Pharmacological inhibition of the MRTF SRF-activating pathway attenuates peritoneal fibrosis. A) Representative Masson's trichrome-stained peritoneal sections of vehicle-treated (left panel) and CCG-1423-treated (3.0 mg/kg) mice (right panel) at d 21 of PBS or CG infections (×200). Scale bars = 100 μm. B) Peritoneal thickness following PBS or CG challenge (d 21 PBS, n=5 mice/treatment group; d 21 CG, n=5 mice/treatment group). Treatment groups are as indicated. C) Biochemical analysis of CG-induced peritoneal fibrosis. Peritoneal hydroxyproline content following CG or PBS challenges (d 21 PBS, n=5 mice/treatment group; d 21 CG, n=5 mice/treatment group). D–F) Peritoneal expression of CTGF, (D) αSMA (E), and zyxin and vinculin mRNA (F) following CG or PBS challenges (d 21 PBS, n=5 mice/treatment group; d 21 CG, n=5 mice/treatment group).

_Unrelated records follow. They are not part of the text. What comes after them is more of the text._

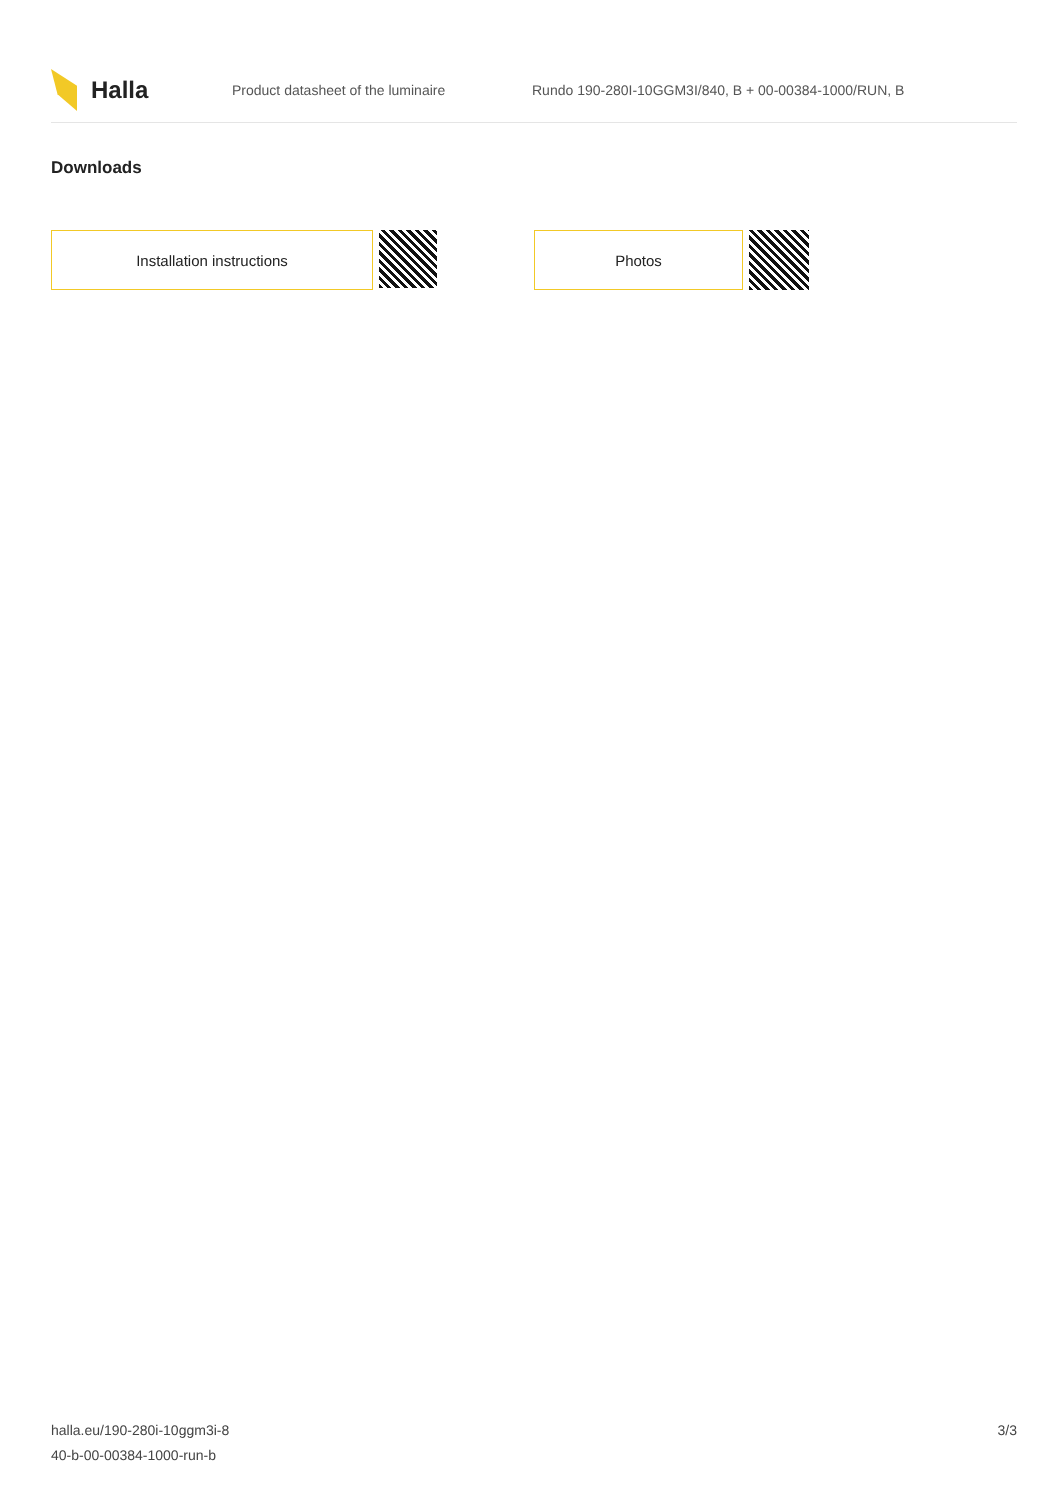Halla
Product datasheet of the luminaire
Rundo 190-280I-10GGM3I/840, B + 00-00384-1000/RUN, B
Downloads
Installation instructions Photos
halla.eu/190-280i-10ggm3i-8
40-b-00-00384-1000-run-b
3/3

Data are expressed as means ± se. *P < 0.01, **P < 0.05.

Figure 12.

Proposed profibrotic collaboration between mesothelial cells and fibroblasts in peritoneal fibrosis. LPA-LPA₁ signaling drives mesothelial cell CTGF expression through a Gα_12/13-RhoA-ROCK-MRTF-SRF pathway, and this mesothelial CTGF, in turn, drives fibroblast proliferation.